Di Roccaforte del Greco, sebuah kota berpenduduk sekitar 400 penduduk di pusat taman nasional Aspromonte, Angela Tesorone dan saudara laki-lakinya, Alfonso, terpaksa mengungsi pada Senin malam saat api mulai membesar. “Ini adalah kebakaran hutan terburuk yang pernah saya alami,” kata Tesorone, yang memiliki bisnis yang memproduksi minyak zaitun. “Orang-orang telah meninggal; hewan telah mati; hektar dan hektar hutan dan lahan pertanian telah hancur. Yang tersisa hanyalah abu.”

Ketika skala kehancuran dinilai, kemarahan meningkat atas penanganan kebakaran hutan, dengan banyak orang Calabria menunjuk pada serangkaian kesalahan – termasuk pemecatan korps kehutanan negara bagian oleh pemerintah Matteo Renzi pada tahun 2016 – yang mereka yakini telah memperburuk situasi di tengah gelombang panas musim panas ini.

Yang lain mengatakan bala bantuan dari pemerintah pusat untuk membantu memerangi kebakaran datang terlambat. Tentara dikirim ke Calabria minggu ini, seperti juga staf dari otoritas perlindungan sipil Italia. Selain itu, 2.500 ahli kehutanan dan sukarelawan dari Calabria Verde, sebuah perusahaan milik dewan yang dipercaya untuk menjaga hutan di kawasan itu, terlibat dalam upaya pemadaman kebakaran.

“Seluruh skuad sedang bekerja di seluruh wilayah,” kata Giuseppe Oliva, komisaris khusus untuk Calabria Verde. “Tahun ini kondisi iklim membuat api sangat sulit dipadamkan.”

Coldiretti, asosiasi petani utama Italia, mengatakan awal bulan ini bahwa jumlah kebakaran hutan di negara itu telah meningkat tiga kali lipat pada tahun 2021, dibandingkan dengan rata-rata tahunan antara 2008 dan 2020.

Pihak berwenang memperkirakan bahwa hampir 57% kebakaran dalam kondisi ini berbahaya, yang disebabkan oleh pelaku pembakaran atau mereka yang ingin mengambil keuntungan dari dana negara. Dalam beberapa kasus, kebakaran dipicu oleh kaum muda yang hanya ingin melihat layanan darurat beraksi.
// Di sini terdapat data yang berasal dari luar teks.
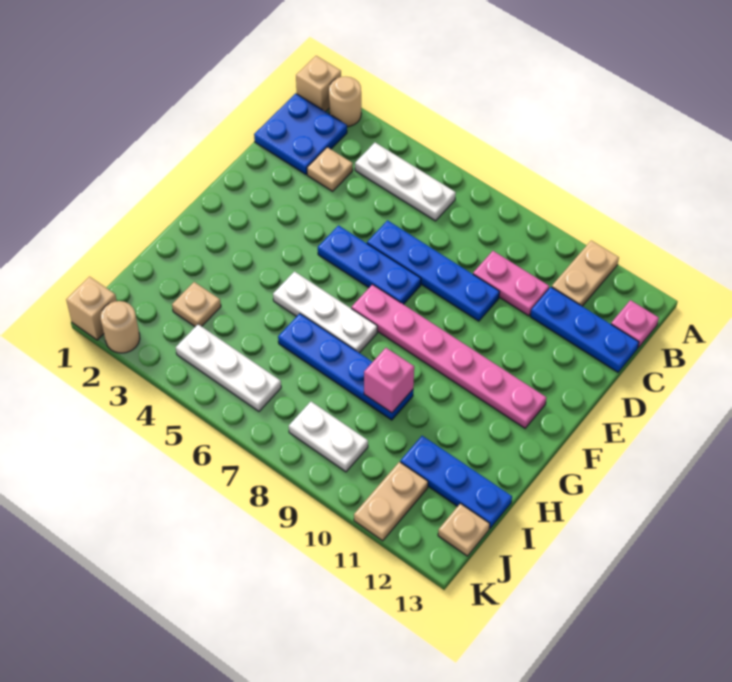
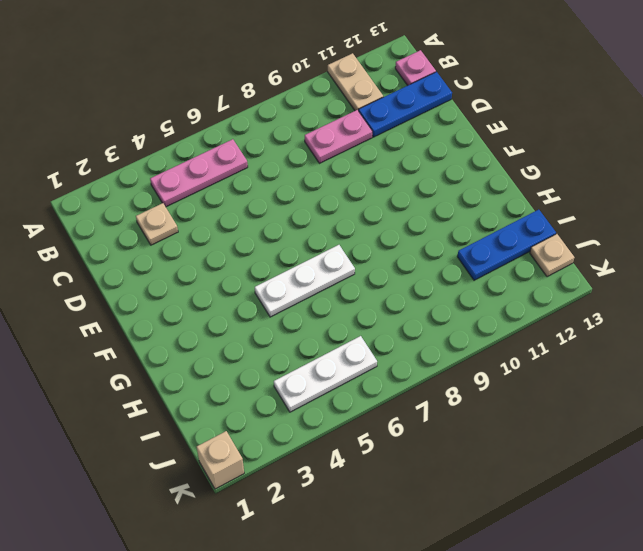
pink 1x3 plate [150,139,248,207] -> white 1x3 plate [355,143,456,221]
none -> tan 1x1 brick [296,56,341,112]
none -> tan 1x1 round brick [329,77,361,127]
none -> blue 2x2 plate [254,93,347,174]

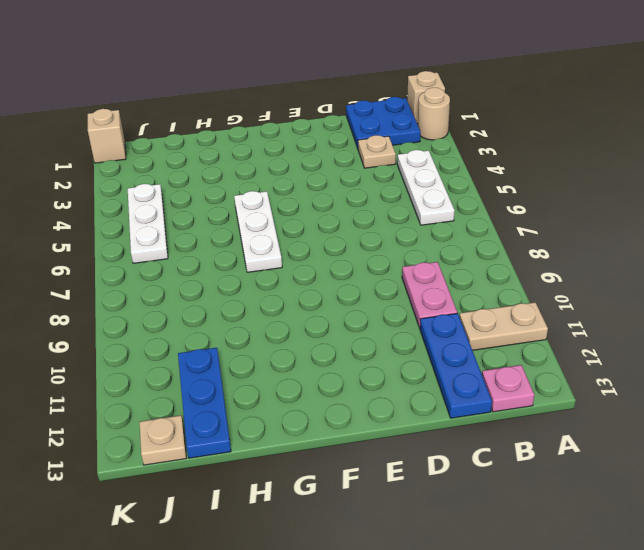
none -> blue 1x4 plate [367,220,500,321]
none -> blue 1x3 plate [318,226,421,304]
none -> pink 1x6 plate [351,284,547,428]

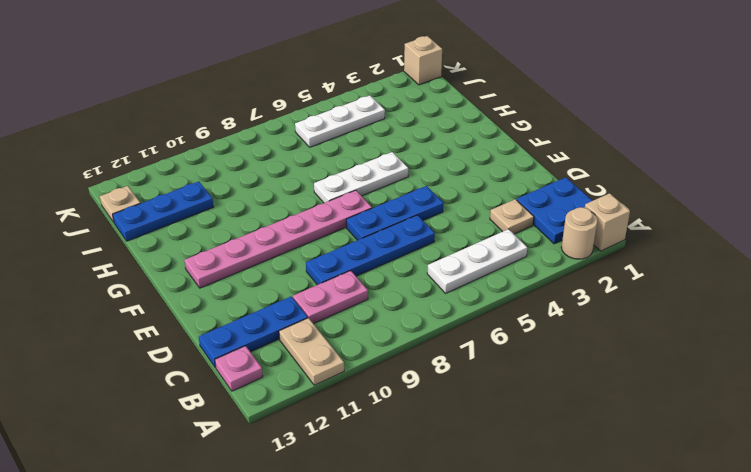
none -> blue 1x4 plate [278,314,413,420]
none -> tan 1x1 plate [172,282,221,327]
none -> white 1x2 plate [289,402,368,472]

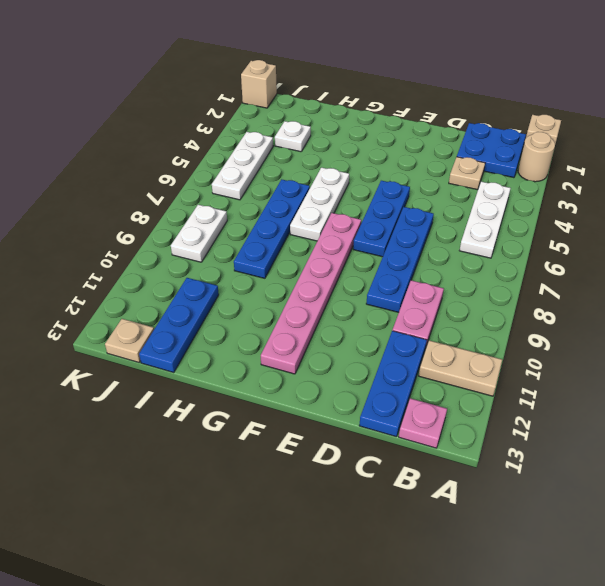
white 1x1 plate [275,121,311,152] -> tan 1x1 plate [172,282,221,327]
none -> tan 1x2 plate [354,462,428,541]
none -> tan 1x1 round brick [101,301,140,353]
none -> pink 1x1 brick [364,348,414,413]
“Kurang dari 2% disebabkan secara alami, misalnya oleh sambaran petir. Untuk 4,4% penyebabnya tidak dapat ditentukan dan 22% adalah situasi yang tidak dapat diklasifikasikan di mana sulit untuk mengetahui apa yang memicu kebakaran,” kata Roberto Cingolani, menteri transisi ekologi Italia.

Duduk di luar sebuah bar di dusun dekat Cardeto, Marco Bruno tidak ragu bahwa kelalaian manusia berperan dalam kebakaran di pegunungan Aspromonte. Pada tahun 2003, ketika ribuan orang meninggal dan sebagian besar hutan dihancurkan oleh kebakaran hutan di Eropa di tengah gelombang panas yang hebat, pemeliharaan hutan Aspromonte dipercayakan kepada organisasi nirlaba. Organisasi akan menerima sebagian besar pembayaran mereka hanya jika mereka berhasil membatasi kebakaran di area yang ditentukan hingga kurang dari 1%. Sistem, yang menyebabkan pengurangan signifikan dalam jumlah kebakaran hutan, dihapuskan pada tahun 2013.

“Saya belum pernah melihat yang seperti kebakaran musim panas ini,” kata Bruno. “Dan itu semua karena pengelolaan hutan yang buruk. Kami dulu memiliki sistem yang berhasil, orang-orang berpengalaman yang tahu apa yang mereka lakukan. Sekarang tidak ada pemantauan atau pemeliharaan yang memadai, dan inilah konsekuensinya.”